I told myself I would write a new blog post every Saturday, so here goes nothing:
This past week I’ve been working hard, trying to balance school and work and maybe actually doing homework sometimes. It’s had more ups than downs and overall I’m highly satisfied, but one day that stuck out most was Wednesday. Tuesday was a crazy frantic day that was all sorts of wrong yet right, and miraculously ended in me finishing all of my homework, thus resulting in a heightened sense of confidence in myself when I stepped into my Russian classes. I felt so good about myself.
Afterward, I went to the information fair for my university’s exchange program and learned that I cannot go to Iceland next year on exchange, the one place I had my heart set on, simply because I didn’t make the marks last year. Now, I was really upset at first, and I questioned so many things and kicked myself for slacking off so much despite how much progress I’ve been making. I’ve been wanting to go on an exchange to Iceland for years and my university has it and everythingjustcamecrushingdown.
And on Thursday, it was alright. Everything was just fine.
See all last Spring I went through the same thing. Opportunities I had hoped and wished for, the ones that were all I cared about doing this year, one by one turned me down for a variety of reasons that all ended in the same conclusion: I didn’t take myself seriously enough. I didn’t prepare enough. I became depressed and lacked virtually all motivation to work after that, but I rebuilt myself. I’m stronger now. Which is why I know that when one door closes, another one opens, and that if the problem is I don’t work hard enough, I need to work ten times harder than I ever have.
Maybe I can’t study in Iceland next year, but there are tens of other amazing countries I can go to. The important thing is that I stop selling myself short and learn to live up to my full potential.

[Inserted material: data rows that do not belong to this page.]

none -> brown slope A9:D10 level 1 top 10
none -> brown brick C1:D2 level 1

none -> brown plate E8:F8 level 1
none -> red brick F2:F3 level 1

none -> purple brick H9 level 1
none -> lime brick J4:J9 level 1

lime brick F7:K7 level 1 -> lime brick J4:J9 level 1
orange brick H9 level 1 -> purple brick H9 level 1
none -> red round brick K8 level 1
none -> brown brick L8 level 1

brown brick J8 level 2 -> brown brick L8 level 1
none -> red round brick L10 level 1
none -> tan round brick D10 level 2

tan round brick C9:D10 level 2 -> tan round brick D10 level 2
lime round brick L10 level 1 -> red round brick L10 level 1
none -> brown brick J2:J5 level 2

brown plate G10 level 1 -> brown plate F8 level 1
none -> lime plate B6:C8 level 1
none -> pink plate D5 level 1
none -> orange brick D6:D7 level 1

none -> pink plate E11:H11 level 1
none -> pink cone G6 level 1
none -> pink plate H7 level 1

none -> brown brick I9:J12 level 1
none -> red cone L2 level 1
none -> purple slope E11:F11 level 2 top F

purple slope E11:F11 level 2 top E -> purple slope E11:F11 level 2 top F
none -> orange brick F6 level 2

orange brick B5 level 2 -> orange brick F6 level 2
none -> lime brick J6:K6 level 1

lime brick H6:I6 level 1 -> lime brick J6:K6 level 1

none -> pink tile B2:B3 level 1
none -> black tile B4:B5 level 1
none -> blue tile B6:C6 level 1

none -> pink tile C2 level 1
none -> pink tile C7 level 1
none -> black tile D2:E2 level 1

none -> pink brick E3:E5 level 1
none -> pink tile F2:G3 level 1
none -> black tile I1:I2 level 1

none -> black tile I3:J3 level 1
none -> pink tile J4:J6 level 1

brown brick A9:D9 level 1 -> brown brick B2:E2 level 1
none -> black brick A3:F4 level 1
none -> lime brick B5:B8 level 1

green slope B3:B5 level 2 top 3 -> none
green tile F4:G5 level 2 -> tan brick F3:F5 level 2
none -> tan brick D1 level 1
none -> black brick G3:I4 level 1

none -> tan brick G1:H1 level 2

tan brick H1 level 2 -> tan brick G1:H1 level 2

So you beautiful souls who have made it this far in the post, I shall leave you with a quote of a rather wise man to emphasize my point.
Nothing in the world is worth having or doing unless it means effort, pain, difficulty…I have never in my life envied a human being who led an easy life. I have envied a great many people who led difficult lives and led them well.” -Theodore Roosevelt
Stay lovely, lovelies, and work hard.